Editor’s Note: This is the second in a series of four articles highlighting the contributions farmers and their tractors made to winning World Wars I and II. This story first appeared in Ageless Iron Almanac.

The shell-pocked muddy morass of World War I’s battlefields offered the ultimate performance test for a pioneering tractor originally designed to traverse the soft peat soils of California farms.

Holt’s massive model 75 crawler proved so effective at pulling large artillery pieces and supply wagons across the war-wrecked landscape of Europe’s Western Front that over 3,000 Caterpillars would eventually see use during the Wars To End All Wars. And an innovative lieutenant colonel in the British Army seeking a machine that could be used as an attack vehicle considered the Holt crawler’s success as a tractor and, thus, envisioned the first tank.

Concept Returns Home

The employment of Caterpillars by the British was, in a way, the return of the crawler concept to its motherland. One of the first successful crawler track designs was patented by Hornsby, a British company. That firm demonstrated its concept to the British Army in the early 1900s. The military was so impressed that it gave Hornsby a prize for the concept.

Crawler Created Here

The British military failed to do anything with the concept, however. So Hornsby sold the patent for its track system to Holt Tractor.

The British may have been first at creating the concept of tracks, but it took U.S. ingenuity to make the crawler tractor a reality.

That was Benjamin Holt’s genius. His brainchild was the tiller (single front steering) wheeled Caterpillar, which found ready use in Western fields and timberland.

Holt was constantly seeking new markets for his Caterpillars. Not long after the start of World War I in 1914, engineers with the then largest crawler tractor in Holt’s arsenal, the model 75, were sent to England to demonstrate it to the British Army as a tow vehicle.

Shortly after that display, British as well as French and Russian armies started placing orders for the 75s.

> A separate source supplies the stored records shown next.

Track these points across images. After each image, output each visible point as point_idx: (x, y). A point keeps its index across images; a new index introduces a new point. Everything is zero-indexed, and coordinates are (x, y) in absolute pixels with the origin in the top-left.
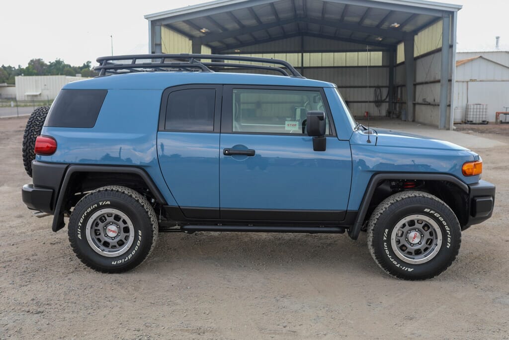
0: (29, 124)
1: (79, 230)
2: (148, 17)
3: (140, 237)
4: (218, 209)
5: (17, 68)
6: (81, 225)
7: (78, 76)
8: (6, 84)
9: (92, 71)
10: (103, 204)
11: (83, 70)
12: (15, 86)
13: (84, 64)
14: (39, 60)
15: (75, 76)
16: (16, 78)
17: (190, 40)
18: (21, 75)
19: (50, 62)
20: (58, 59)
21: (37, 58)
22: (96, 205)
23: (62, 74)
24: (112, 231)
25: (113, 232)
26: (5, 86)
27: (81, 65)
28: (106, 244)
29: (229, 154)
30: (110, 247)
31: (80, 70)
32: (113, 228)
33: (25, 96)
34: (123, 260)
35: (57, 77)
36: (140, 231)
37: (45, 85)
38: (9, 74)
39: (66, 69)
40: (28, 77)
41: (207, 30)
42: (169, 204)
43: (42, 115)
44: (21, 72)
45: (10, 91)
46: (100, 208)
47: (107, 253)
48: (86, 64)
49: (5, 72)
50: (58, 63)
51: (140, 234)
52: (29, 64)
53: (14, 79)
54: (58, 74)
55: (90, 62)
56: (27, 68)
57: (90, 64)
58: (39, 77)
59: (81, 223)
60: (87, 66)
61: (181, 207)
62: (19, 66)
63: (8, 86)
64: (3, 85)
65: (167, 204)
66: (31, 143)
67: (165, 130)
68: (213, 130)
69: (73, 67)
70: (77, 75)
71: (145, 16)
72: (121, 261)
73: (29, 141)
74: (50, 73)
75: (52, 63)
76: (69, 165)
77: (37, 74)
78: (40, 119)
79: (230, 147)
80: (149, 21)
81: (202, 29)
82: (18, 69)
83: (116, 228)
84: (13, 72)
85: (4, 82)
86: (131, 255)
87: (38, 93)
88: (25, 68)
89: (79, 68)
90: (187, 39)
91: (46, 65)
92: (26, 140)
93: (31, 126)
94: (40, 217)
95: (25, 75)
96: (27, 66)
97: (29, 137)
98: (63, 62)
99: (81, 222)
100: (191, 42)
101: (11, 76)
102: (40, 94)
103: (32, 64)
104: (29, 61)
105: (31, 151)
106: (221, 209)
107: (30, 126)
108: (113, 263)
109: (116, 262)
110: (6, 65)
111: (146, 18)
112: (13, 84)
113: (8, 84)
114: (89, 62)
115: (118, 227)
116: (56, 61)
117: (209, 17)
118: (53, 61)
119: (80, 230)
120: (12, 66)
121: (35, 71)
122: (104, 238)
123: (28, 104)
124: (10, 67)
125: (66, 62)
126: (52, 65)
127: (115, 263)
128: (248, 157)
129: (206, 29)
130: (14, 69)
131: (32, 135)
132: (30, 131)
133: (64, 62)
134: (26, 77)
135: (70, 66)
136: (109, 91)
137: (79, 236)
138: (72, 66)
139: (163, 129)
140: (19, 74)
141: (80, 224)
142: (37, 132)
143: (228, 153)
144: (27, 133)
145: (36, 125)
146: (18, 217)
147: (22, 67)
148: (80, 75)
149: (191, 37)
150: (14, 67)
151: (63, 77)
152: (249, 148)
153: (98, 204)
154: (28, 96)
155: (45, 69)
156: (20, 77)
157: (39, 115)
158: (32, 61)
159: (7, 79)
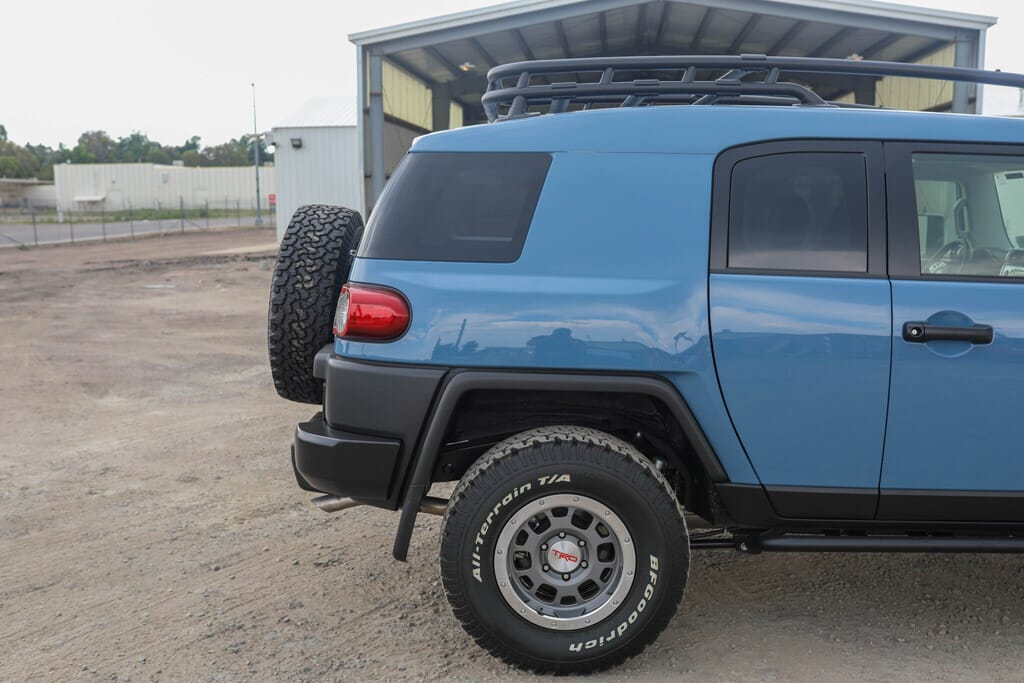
0: (287, 253)
1: (475, 556)
2: (357, 37)
3: (653, 576)
4: (877, 492)
5: (56, 148)
6: (481, 542)
7: (177, 165)
8: (35, 180)
9: (202, 156)
10: (551, 482)
11: (186, 153)
12: (53, 184)
13: (187, 142)
14: (99, 134)
15: (171, 164)
16: (56, 168)
17: (427, 88)
18: (64, 161)
19: (120, 138)
20: (136, 132)
21: (96, 129)
22: (529, 486)
23: (144, 161)
24: (564, 555)
25: (568, 557)
26: (33, 184)
27: (182, 144)
28: (547, 593)
29: (923, 338)
30: (558, 598)
31: (178, 153)
32: (566, 546)
33: (73, 202)
34: (602, 639)
35: (136, 165)
36: (653, 559)
37: (113, 182)
38: (42, 161)
39: (152, 150)
40: (79, 167)
41: (472, 66)
42: (733, 480)
43: (319, 227)
44: (63, 156)
45: (44, 193)
46: (539, 492)
47: (552, 619)
48: (190, 141)
49: (34, 157)
50: (137, 139)
51: (654, 566)
52: (80, 141)
53: (52, 170)
54: (136, 161)
55: (199, 138)
56: (75, 149)
57: (198, 142)
58: (101, 167)
59: (481, 536)
60: (192, 146)
61: (768, 489)
62: (61, 145)
63: (40, 184)
64: (30, 181)
65: (728, 480)
66: (297, 304)
67: (728, 270)
68: (865, 270)
69: (166, 148)
70: (175, 162)
71: (349, 36)
72: (595, 642)
73: (289, 300)
74: (121, 158)
75: (124, 140)
76: (449, 370)
77: (97, 161)
78: (317, 239)
79: (922, 315)
80: (357, 46)
81: (463, 64)
82: (58, 152)
83: (576, 547)
84: (48, 157)
85: (30, 176)
86: (625, 624)
87: (99, 198)
88: (71, 148)
89: (178, 149)
90: (422, 87)
91: (113, 144)
92: (283, 296)
93: (295, 257)
94: (330, 510)
95: (73, 162)
96: (77, 144)
97: (290, 288)
98: (146, 137)
99: (484, 533)
100: (429, 92)
101: (44, 164)
102: (104, 200)
103: (86, 141)
104: (79, 136)
105: (295, 325)
106: (883, 493)
107: (289, 257)
108: (572, 648)
109: (580, 645)
110: (34, 144)
111: (351, 41)
112: (50, 179)
113: (40, 179)
114: (196, 138)
115: (582, 543)
116: (133, 136)
117: (473, 41)
118: (127, 135)
119: (478, 558)
120: (47, 146)
121: (92, 155)
122: (539, 577)
123: (85, 218)
124: (41, 147)
125: (151, 139)
126: (123, 143)
127: (579, 649)
128: (973, 346)
129: (471, 64)
130: (49, 151)
131: (298, 282)
132: (292, 271)
133: (148, 137)
134: (75, 167)
135: (159, 146)
136: (554, 156)
137: (477, 573)
138: (163, 145)
139: (724, 267)
140: (59, 161)
141: (479, 540)
142: (311, 273)
143: (919, 335)
144: (285, 277)
145: (308, 254)
146: (185, 481)
147: (66, 148)
148: (181, 162)
149: (429, 82)
150: (50, 148)
151: (148, 166)
152: (976, 322)
153: (536, 484)
154: (80, 202)
155: (110, 151)
156: (63, 165)
157: (311, 228)
158: (85, 135)
159: (38, 170)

In time, over 1,200 of these crawlers would be shipped overseas. The U.S. War Department, alerted to the British use of the Holt crawler, placed an order for a number of Holt 75 tractors or its equal in 1916. In response, Holt developed the armored Artillery Tractor 5-ton model in 1917, although it wasn’t ready for another year. Satisfied with that design, the U.S. Army purchased 3,000 or more of these crawlers for the war effort.

The British, needing an even larger tow vehicle than the model 75 to haul their larger guns, asked Holt and his engineers to come up with an extra heavy-duty artillery tractor.

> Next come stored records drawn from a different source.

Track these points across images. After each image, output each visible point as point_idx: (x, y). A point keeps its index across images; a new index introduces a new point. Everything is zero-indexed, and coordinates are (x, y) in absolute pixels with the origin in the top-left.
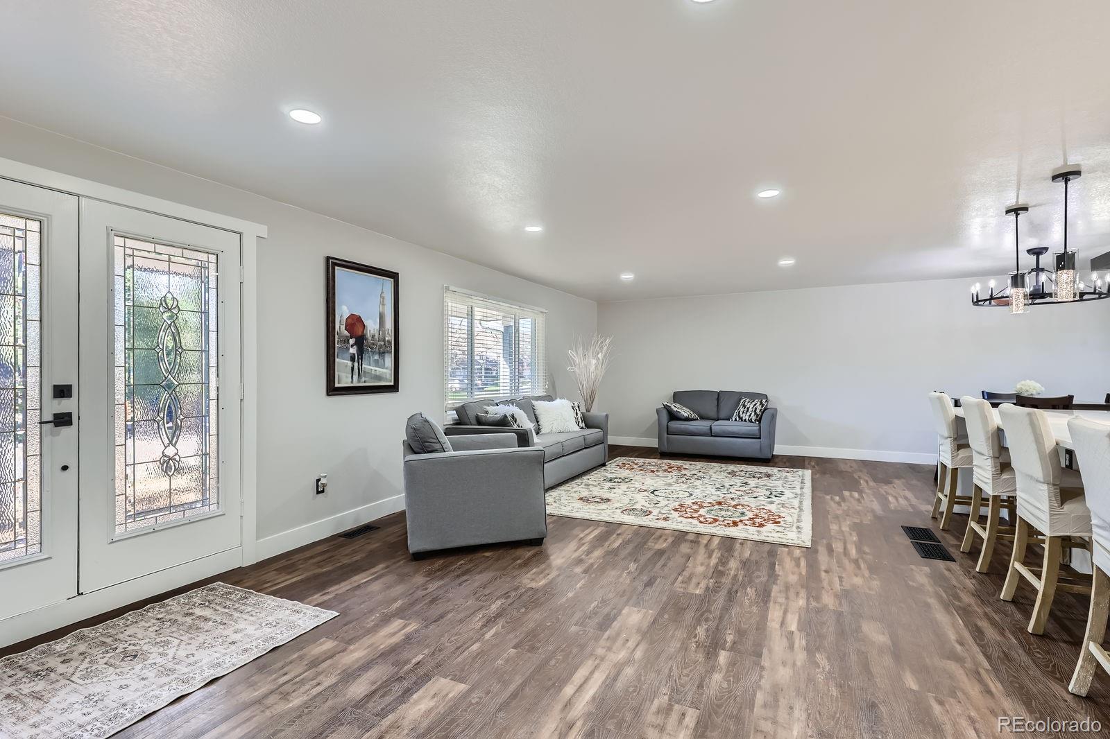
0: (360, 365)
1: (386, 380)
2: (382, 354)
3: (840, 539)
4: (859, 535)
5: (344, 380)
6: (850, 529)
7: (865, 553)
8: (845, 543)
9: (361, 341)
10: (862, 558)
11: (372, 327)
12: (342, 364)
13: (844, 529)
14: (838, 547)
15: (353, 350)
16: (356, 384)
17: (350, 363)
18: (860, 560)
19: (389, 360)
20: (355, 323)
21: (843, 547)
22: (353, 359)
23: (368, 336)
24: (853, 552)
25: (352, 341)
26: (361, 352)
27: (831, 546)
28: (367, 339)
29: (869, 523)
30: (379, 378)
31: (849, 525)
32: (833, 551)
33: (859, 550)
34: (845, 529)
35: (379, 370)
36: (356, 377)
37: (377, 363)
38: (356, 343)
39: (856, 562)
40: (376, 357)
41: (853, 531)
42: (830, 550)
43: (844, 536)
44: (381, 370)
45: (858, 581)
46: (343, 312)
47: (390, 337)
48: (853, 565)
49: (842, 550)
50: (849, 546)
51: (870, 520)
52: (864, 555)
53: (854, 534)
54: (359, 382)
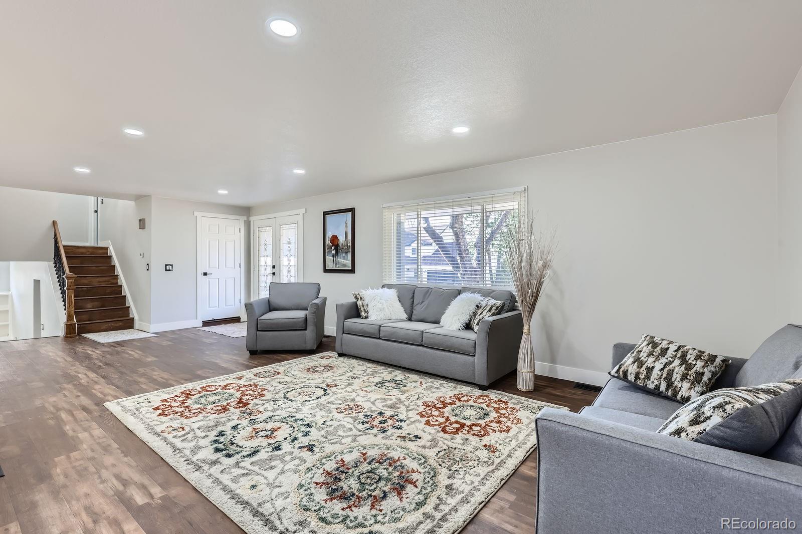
0: (337, 259)
1: (348, 267)
2: (346, 253)
3: (82, 421)
4: (64, 434)
5: (330, 266)
6: (77, 437)
7: (52, 418)
8: (75, 419)
9: (337, 247)
10: (52, 413)
11: (342, 239)
12: (329, 258)
13: (86, 434)
14: (81, 415)
15: (334, 252)
16: (334, 268)
17: (332, 258)
18: (55, 411)
19: (349, 256)
20: (335, 239)
21: (75, 415)
22: (333, 256)
23: (340, 245)
24: (64, 415)
25: (333, 248)
26: (337, 252)
27: (87, 413)
28: (339, 246)
29: (56, 459)
30: (344, 265)
31: (82, 443)
32: (83, 410)
33: (58, 419)
34: (83, 435)
35: (345, 262)
36: (334, 264)
37: (344, 259)
38: (335, 249)
39: (58, 410)
40: (344, 255)
41: (72, 437)
42: (85, 409)
43: (80, 425)
44: (345, 261)
45: (52, 399)
46: (329, 235)
47: (350, 244)
48: (60, 406)
49: (74, 413)
50: (70, 418)
51: (56, 466)
52: (52, 416)
53: (70, 433)
54: (336, 267)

Thus, the massive 70 hp. Holt model 120 was created in 1918. Nearly 700 model 120s would be built, most of which saw action in the war.

Tank Concept Created

The capability of the Holt crawlers to readily lumber through mud and across shell holes or trenches caught the eye of a British officer during Christmas 1914.

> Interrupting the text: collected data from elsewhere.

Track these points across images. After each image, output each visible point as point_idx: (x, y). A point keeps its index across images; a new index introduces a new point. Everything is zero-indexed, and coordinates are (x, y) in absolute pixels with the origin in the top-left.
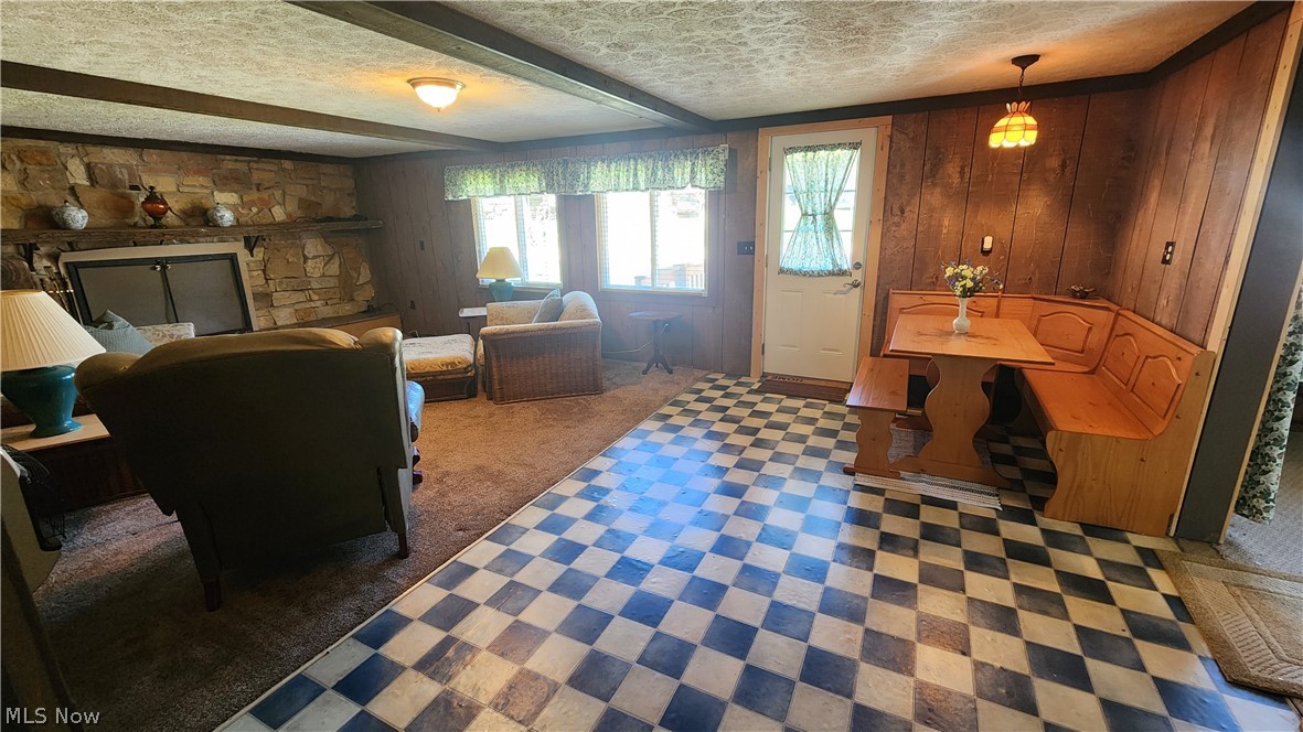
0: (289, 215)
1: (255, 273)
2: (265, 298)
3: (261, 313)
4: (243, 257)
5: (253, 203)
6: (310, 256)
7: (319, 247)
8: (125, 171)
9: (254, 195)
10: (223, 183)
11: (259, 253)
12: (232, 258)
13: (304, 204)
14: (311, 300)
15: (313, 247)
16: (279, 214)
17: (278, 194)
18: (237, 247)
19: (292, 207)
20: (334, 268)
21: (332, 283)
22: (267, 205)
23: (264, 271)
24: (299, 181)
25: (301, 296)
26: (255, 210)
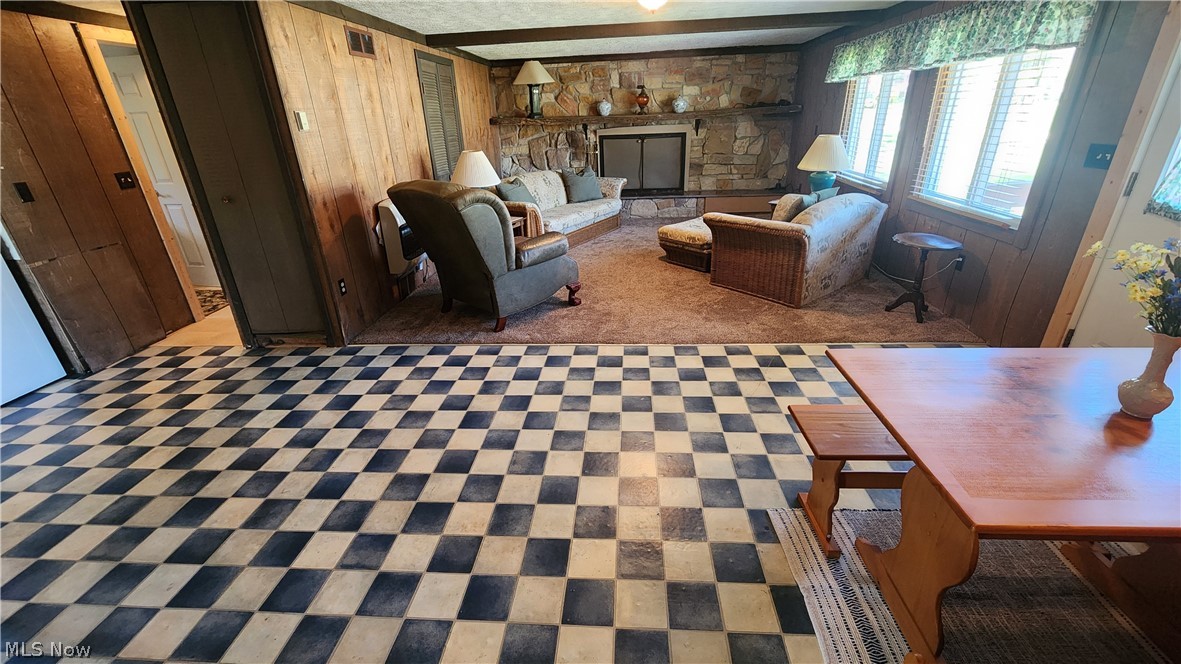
0: (731, 102)
1: (695, 149)
2: (698, 167)
3: (692, 178)
4: (691, 135)
5: (708, 93)
6: (739, 136)
7: (749, 130)
8: (637, 76)
9: (710, 86)
10: (690, 79)
11: (702, 132)
12: (683, 136)
13: (747, 92)
14: (731, 173)
15: (744, 127)
16: (724, 101)
17: (727, 84)
18: (688, 129)
19: (736, 95)
20: (757, 149)
21: (753, 160)
22: (717, 94)
23: (703, 147)
24: (748, 72)
25: (724, 169)
26: (708, 98)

Colonel Ernest Swinton imagined the possibility of creating an armored vehicle, equipped with guns, running on Caterpillar tracks. This machine would be able to negotiate the rough battlefield terrain and run over barbed wire entanglements (so common and effective at this time in the war) while being impervious to machine gun bullets.

Convinced of his concept, Colonel Swinton promoted the idea of an armored land cruiser to the British war office. The design caught the eye of Winston Churchill, who was then First Lord of the Admiralty, the equivalent of the current U.S. Secretary of Defense.

Tank Reverse-Engineered

Turnabout is fair play, at least when it comes to engineering. After World War I, the huge popularity of the tank inspired a tank engineer in 1919 to fashion a farm tractor that ran entirely on tracks. That engineer, Philip Johnson, created the machine for John Fowler and Company, one of the largest manufacturers of steam traction engines in England at this time.

Not surprisingly, Johnson’s innovation, which was dubbed the Snaketrac, was powered by a Fowler steam engine. Fowler went on to promote the Snaketrac, eventually offering it with an internal combustion engine. That tractor never caught on, however, and eventually was shelved.

Yet, the development of the Snaketrac led Johnson to innovate a suspension system using wire rope and springs with laterally flexible tracks that curved as a tank went around corners. Later, aspects of that track system found use in the development of high-speed tanks.

Churchill Buys In

Churchill was desperately seeking a means to break the stalemate created by trench warfare during the war. He was sure Colonel Swinton’s concept had merit and, in turn, convinced then British Prime Minster Lloyd George to back development of the tank.

The first concept vehicle employed crawler tracks that ran up and over the vehicle on either side of its structure.

Two 6-pound guns were mounted in sponsons, or turrets, jutting from the sides of this new-fangled vehicle.

Following a successful trial of what was then being called a “tank vehicle” in February 1916, the British military ordered 100 of the vehicles for use on the Western Front in France. That number quickly grew to hundreds.

The advent of the tank helped turn the tide of the war for the Allies while greatly altering how wars would be fought in the future, and it all started with a common farm tractor.